**Goal of the exercise**
For the material below, the expected output is exactly the lines between the line holding "немного покачиваясь. На" and the line holding "Bearbeitungszeiten um 60-70%", inclusive, with pictures left out.
__________
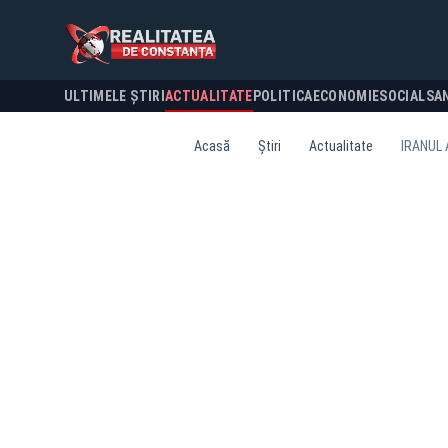
ULTIMELE ȘTIRI
ACTUALITATE
POLITICA
ECONOMIE
SOCIAL
SA
Acasă
Știri
Actualitate
IRANUL 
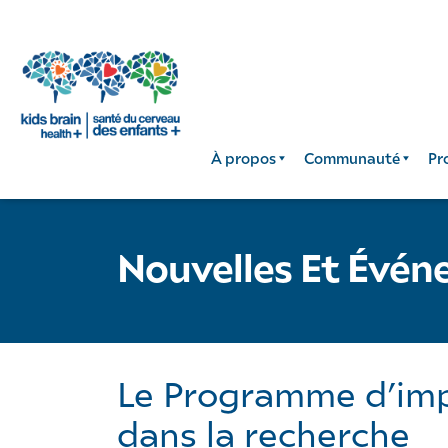
À propos
Communauté
Pr
Nouvelles Et Évé
Le Programme d’impl
dans la recherche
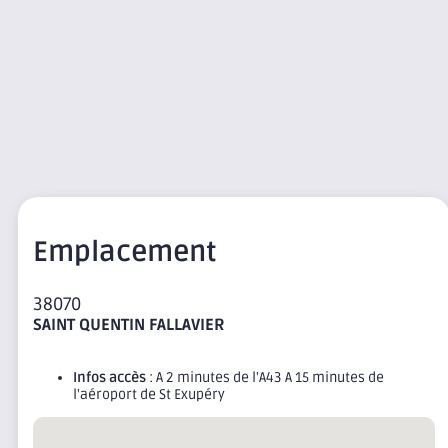
Emplacement
38070
SAINT QUENTIN FALLAVIER
Infos accès
: A 2 minutes de l'A43 A 15 minutes de
l'aéroport de St Exupéry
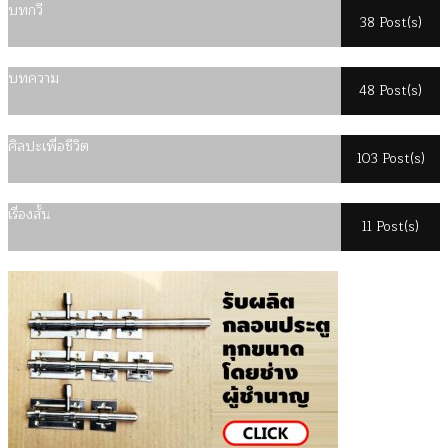
บทกวี
38 Post(s)
บทความ
48 Post(s)
ศิลปะเพื่อชีวิต
103 Post(s)
เรื่องสั้น
11 Post(s)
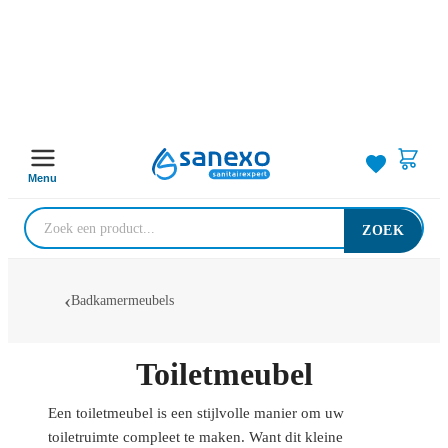
Menu
ZOEK
Badkamermeubels
Toiletmeubel
Een toiletmeubel is een stijlvolle manier om uw
toiletruimte compleet te maken. Want dit kleine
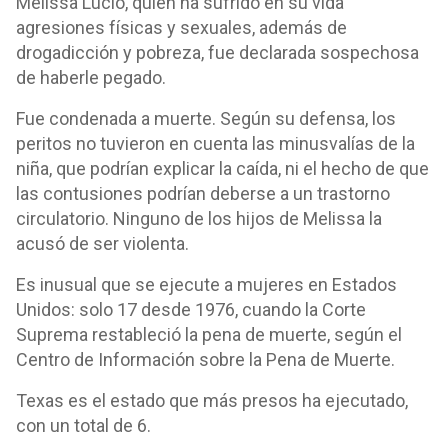
Melissa Lucio, quien ha sufrido en su vida
agresiones físicas y sexuales, además de
drogadicción y pobreza, fue declarada sospechosa
de haberle pegado.
Fue condenada a muerte. Según su defensa, los
peritos no tuvieron en cuenta las minusvalías de la
niña, que podrían explicar la caída, ni el hecho de que
las contusiones podrían deberse a un trastorno
circulatorio. Ninguno de los hijos de Melissa la
acusó de ser violenta.
Es inusual que se ejecute a mujeres en Estados
Unidos: solo 17 desde 1976, cuando la Corte
Suprema restableció la pena de muerte, según el
Centro de Información sobre la Pena de Muerte.
Texas es el estado que más presos ha ejecutado,
con un total de 6.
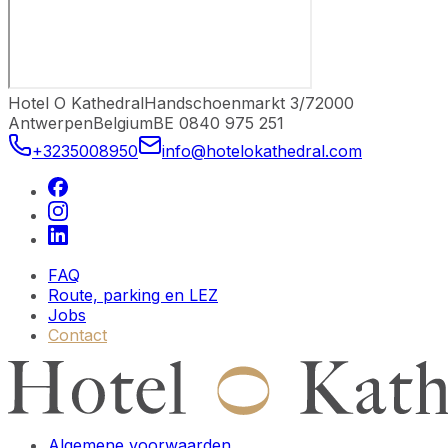
Hotel O Kathedral
Handschoenmarkt 3/7
2000
Antwerpen
Belgium
BE 0840 975 251
+3235008950
info@hotelokathedral.com
FAQ
Route, parking en LEZ
Jobs
Contact
Algemene voorwaarden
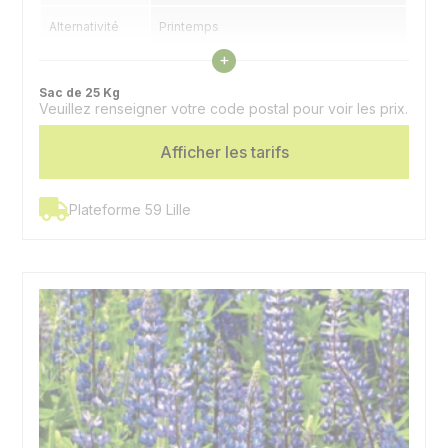
Alternativité
Printemps
Voir les caractéristiques
+
Utilisation
Couvert, alimentation animale
Sac de 25 Kg
Veuillez renseigner votre code postal pour voir les prix.
Afficher les tarifs
Plateforme 59 Lille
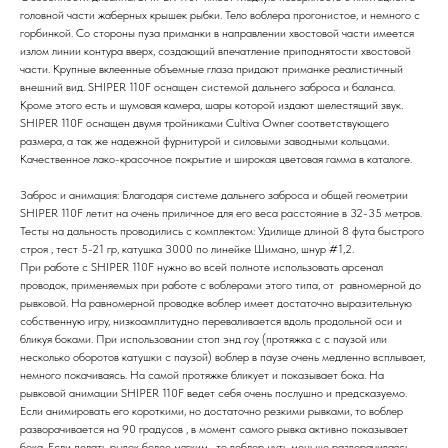
головной части жаберных крышек рыбки. Тело воблера прогонистое, и немного с
горбинкой. Со стороны пуза приманки в направлении хвостовой части имеется
излом линии контура вверх, создающий впечатление приподнятости хвостовой
части. Крупные вклеенные объемные глаза придают приманке реалистичный
внешний вид. SHIPER 110F оснащен системой дальнего заброса и баланса.
Кроме этого есть и шумовая камера, шары которой издают шелестящий звук.
SHIPER 110F оснащен двумя тройниками Cultiva Owner соответствующего
размера, а так же надежной фурнитурой и силовыми заводными кольцами.
Качественное лако-красочное покрытие и широкая цветовая гамма в каталоге.
Заброс и анимация: Благодаря системе дальнего заброса и общей геометрии
SHIPER 110F летит на очень приличное для его веса расстояние в 32-35 метров.
Тесты на дальность проводились с комплектом: Удилище длиной 8 фута быстрого
строя , тест 5-21 гр, катушка 3000 по линейке Шимано, шнур #1,2.
При работе с SHIPER 110F нужно во всей полноте использовать арсенал
проводок, применяемых при работе с воблерами этого типа, от равномерной до
рывковой. На равномерной проводке воблер имеет достаточно выразительную
собственную игру, низкоамплитудно переваливается вдоль продольной оси и
бликуя боками. При использовании стоп энд гоу (протяжка с с паузой или
несколько оборотов катушки с паузой) воблер в паузе очень медленно всплывает,
немного покачиваясь. На самой протяжке бликует и показывает бока. На
рывковой анимации SHIPER 110F ведет себя очень послушно и предсказуемо.
Если анимировать его короткими, но достаточно резкими рывками, то воблер
разворачивается на 90 градусов , в момент самого рывка активно показывает
бока. Если делать рывок более мягким , то воблер ,чуть меньше разворачиваясь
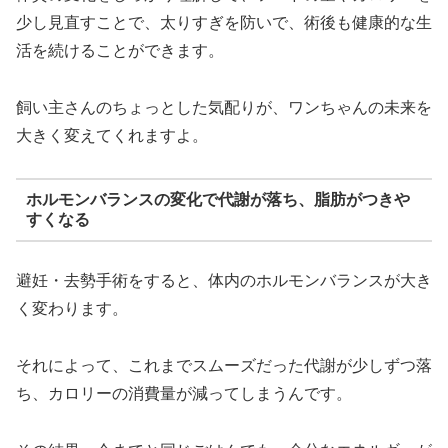
少し見直すことで、太りすぎを防いで、術後も健康的な生
活を続けることができます。
飼い主さんのちょっとした気配りが、ワンちゃんの未来を
大きく変えてくれますよ。
ホルモンバランスの変化で代謝が落ち、脂肪がつきや
すくなる
避妊・去勢手術をすると、体内のホルモンバランスが大き
く変わります。
それによって、これまでスムーズだった代謝が少しずつ落
ち、カロリーの消費量が減ってしまうんです。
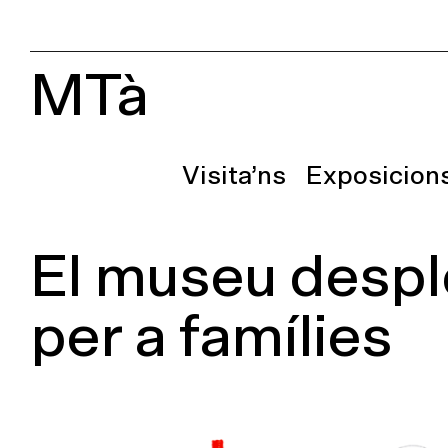
MTà
Visita’ns
Exposicion
El museu desple
per a famílies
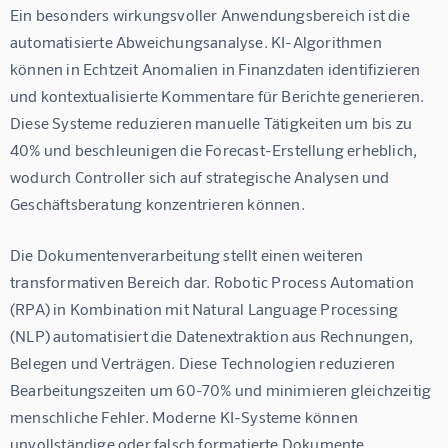
Ein besonders wirkungsvoller Anwendungsbereich ist die 
automatisierte Abweichungsanalyse. KI-Algorithmen 
können in Echtzeit Anomalien in Finanzdaten identifizieren 
und kontextualisierte Kommentare für Berichte generieren. 
Diese Systeme reduzieren manuelle Tätigkeiten um bis zu 
40% und beschleunigen die Forecast-Erstellung erheblich, 
wodurch Controller sich auf strategische Analysen und 
Geschäftsberatung konzentrieren können.
Die Dokumentenverarbeitung stellt einen weiteren 
transformativen Bereich dar. Robotic Process Automation 
(RPA) in Kombination mit Natural Language Processing 
(NLP) automatisiert die Datenextraktion aus Rechnungen, 
Belegen und Verträgen. Diese Technologien reduzieren 
Bearbeitungszeiten um 60-70% und minimieren gleichzeitig 
menschliche Fehler. Moderne KI-Systeme können 
unvollständige oder falsch formatierte Dokumente 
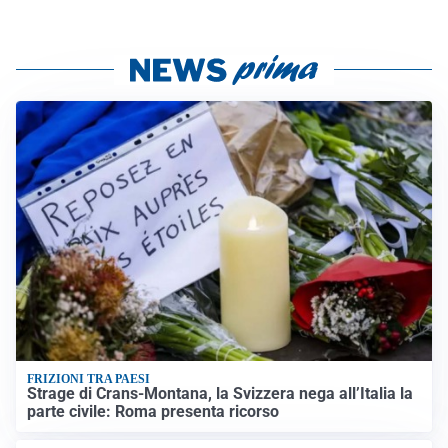
FRIZIONI TRA PAESI
Strage di Crans-Montana, la Svizzera nega all’Italia la
parte civile: Roma presenta ricorso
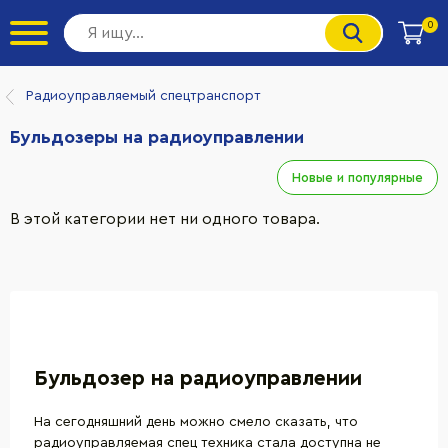
0
Радиоуправляемый спецтранспорт
Бульдозеры на радиоуправлении
Новые и популярные
В этой категории нет ни одного товара.
Бульдозер на радиоуправлении
На сегодняшний день можно смело сказать, что
радиоуправляемая спец техника
стала доступна не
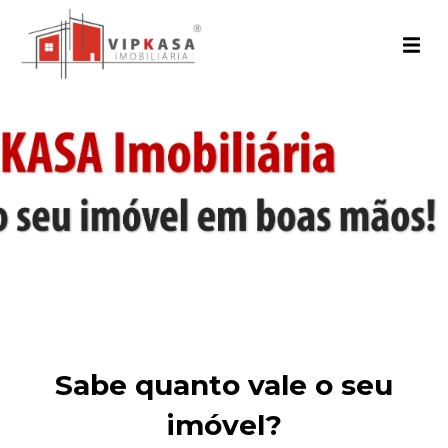
Sabe quanto vale o seu
imóvel?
__________
**Response to the task**
немного покачиваясь. На самой протяжке бликует и показывает бока. На
рывковой анимации SHIPER 110F ведет себя очень послушно и предсказуемо.
Если анимировать его короткими, но достаточно резкими рывками, то воблер
разворачивается на 90 градусов , в момент самого рывка активно показывает
бока. Если делать рывок более мягким , то воблер ,чуть меньше разворачиваясь
少し見直すことで、太りすぎを防いで、術後も健康的な生
活を続けることができます。
飼い主さんのちょっとした気配りが、ワンちゃんの未来を
大きく変えてくれますよ。
ホルモンバランスの変化で代謝が落ち、脂肪がつきや
すくなる
避妊・去勢手術をすると、体内のホルモンバランスが大き
く変わります。
それによって、これまでスムーズだった代謝が少しずつ落
ち、カロリーの消費量が減ってしまうんです。
MTà
Visita’ns
Exposicion
El museu desple
per a famílies
Ein besonders wirkungsvoller Anwendungsbereich ist die 
automatisierte Abweichungsanalyse. KI-Algorithmen 
können in Echtzeit Anomalien in Finanzdaten identifizieren 
und kontextualisierte Kommentare für Berichte generieren. 
Diese Systeme reduzieren manuelle Tätigkeiten um bis zu 
40% und beschleunigen die Forecast-Erstellung erheblich, 
wodurch Controller sich auf strategische Analysen und 
Geschäftsberatung konzentrieren können.
Die Dokumentenverarbeitung stellt einen weiteren 
transformativen Bereich dar. Robotic Process Automation 
(RPA) in Kombination mit Natural Language Processing 
(NLP) automatisiert die Datenextraktion aus Rechnungen, 
Belegen und Verträgen. Diese Technologien reduzieren 
Bearbeitungszeiten um 60-70% und minimieren gleichzeitig 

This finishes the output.